How to Use the Grid System in Graphic Design

Keep Designs Consistent With Grids

A Basic Grid
A Basic Grid.

The grid system used in the graphic design process is a way of organizing content on a page. It uses any combination of margins, guides, rows, and columns to form a uniform arrangement . It is most apparent in newspaper and magazine layout with columns of text and images, though it can be used in any project.

Using Grids in Your Designs

Grids can be used in almost any type of design project you're working on.

While periodicals like newspaper and magazines have very apparent grid systems, you will also notice them in brochures, websites, and packaging. Once you learn how to recognize the grid, you will see it everywhere in advertising.

A grid system can be a single grid or a collection of grids. Some are standard to the industry while others are free-form and up to the designer. In a finished product, the grid is invisible, but following it helps in creating successful print and web layouts.

For example, when designing the back of a postcard, you will use the U.S. Post Office's standard grid. A certain portion of the right side is designated for the addresses and the stamp (or bulk mail) must be in the upper right of this space. You will also need to leave the required 'white space' along the bottom where the USPS will place their bar code system. This leaves you with a small section on the left for your design and text.

Websites and brochures have a few standard grid systems that designers can use as a base for their own templates. One of the most popular for both projects is the header and three-column layout. This is very familiar to the viewer and can be a quick way to get a jump start on your design.

When designing websites or multi-page print material, you may want to consider having a collection of grids to work with.

Each grid in the collection will be related, but they are also different, which allows you to adapt the information for one page into a more suitable layout without compromising the consistent look and feel required for a great design. 

Types of Grids

There is really no limit to the grid layouts that can be created. Common types include equally sized two-, three-, and four-column grids with a header across the top, as well as a full-page grid of squares.

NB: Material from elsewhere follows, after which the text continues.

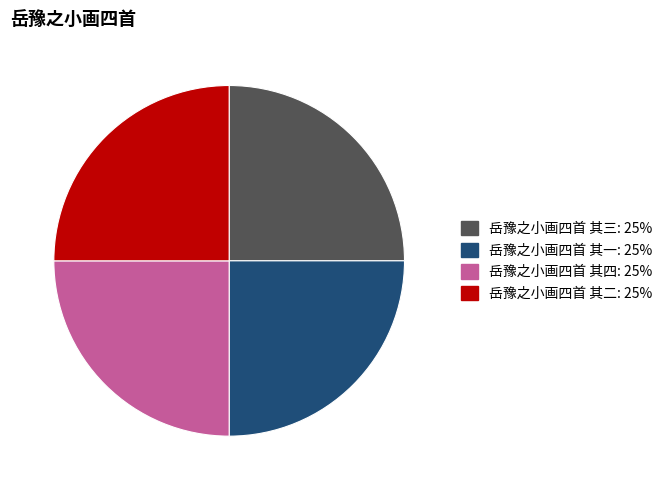

What is the ratio of the value at 岳豫之小画四首 其一 to the value at 岳豫之小画四首 其三?

1.0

From these building blocks, the variation of column widths, borders, page size and other features of the grid will lead to unique page design. When starting a project or even just practicing, try using a grid system to help position the elements of your design on the page.

Breaking Out of the Grid

Once the grid is established, it is up to the designer as to when and how to break out of it. This doesn’t mean the grid will be completely ignored. Instead, elements may cross over from column to column, extend to the end of the page, or extend onto adjacent pages.

Breaking out of the grid can lead to the most interesting page designs. You will see this quite often in modern magazine design.